2018: Bloom

I was hoping to say that I came into 2018 with a clear vision of who I am and what I want, but that’s not happening and I’m ok with it.
I have an idea and that’s better than nothing.
There’s been a lot of deep thinking over here the last week or so.

Last year my word was focus and I thought the work of focusing on myself would be external but the majority of it was internal, which was good and I would like that to continue this year.

Here I am, 38yrs old and struggling to adult properly. I know everyone has their own path, but I feel so far behind my peers in most areas of adulthood.
I feel stuck in ‘start over’ mode and I’m done with it.
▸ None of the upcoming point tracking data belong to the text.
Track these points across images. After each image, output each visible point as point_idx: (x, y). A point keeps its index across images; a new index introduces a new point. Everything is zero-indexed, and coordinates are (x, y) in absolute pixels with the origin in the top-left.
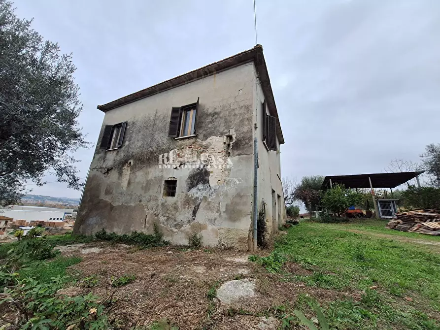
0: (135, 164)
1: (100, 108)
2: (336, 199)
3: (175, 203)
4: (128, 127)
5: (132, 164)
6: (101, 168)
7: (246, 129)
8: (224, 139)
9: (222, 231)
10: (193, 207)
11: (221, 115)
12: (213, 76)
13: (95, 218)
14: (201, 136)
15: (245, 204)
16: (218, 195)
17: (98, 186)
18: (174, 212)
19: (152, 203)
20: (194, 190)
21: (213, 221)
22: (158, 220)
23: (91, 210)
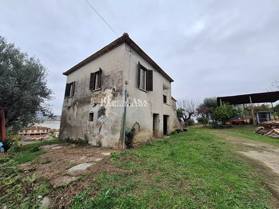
0: (78, 104)
1: (64, 74)
2: (220, 113)
3: (93, 125)
4: (75, 84)
5: (77, 104)
6: (67, 106)
7: (120, 85)
8: (112, 90)
9: (109, 139)
10: (99, 127)
11: (111, 77)
12: (108, 53)
13: (66, 132)
14: (103, 89)
15: (118, 126)
16: (108, 121)
17: (66, 115)
18: (93, 130)
19: (85, 125)
20: (100, 118)
21: (106, 134)
22: (87, 133)
23: (64, 128)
My word for 2018 is BLOOM.

I realize that in order to fully bloom, I need to take my walls down and be more vulnerable.
I can’t keep shutting people and experiences out because I’m afraid of getting hurt, or because I give in to the voice of insecurity. I said yes to opportunities and possibilities last year and even though it was a little scary, those experiences were ultimately a good thing.

I want more of what makes me happy and will help me grow, even if it makes me nervous or uncomfortable.
I will always be stuck if I remain unwilling to take the risk.

It’s time to come off autopilot and get back to being intentional about our daily life.
I want to pick up my camera and remember what it feels like to enjoy photographing our everyday.

I used to find so much joy and happiness in the little things. My kids are growing quickly and lately I feel like I’m missing it because I’m not allowing myself to be fully present.

More accepting of what is and letting go of what I can’t change.

No more waiting for the perfect moment because I’ll be waiting forever, and life is short.

Technology is great and I enjoy connecting with people across the social networks, but I am craving more face to face interaction and connection.

More adventures with my kids no matter the season.
Doesn’t always have to be outside.

Daily journaling and a gratitude list.

Reminding myself to breathe and take it one day at a time.

Those are some of my personal and professional goals for this year.
I purchased a new planner and I’m hoping it will help with better time management and achieving my goals.

I hope this year is full of all kinds of amazing for all of us!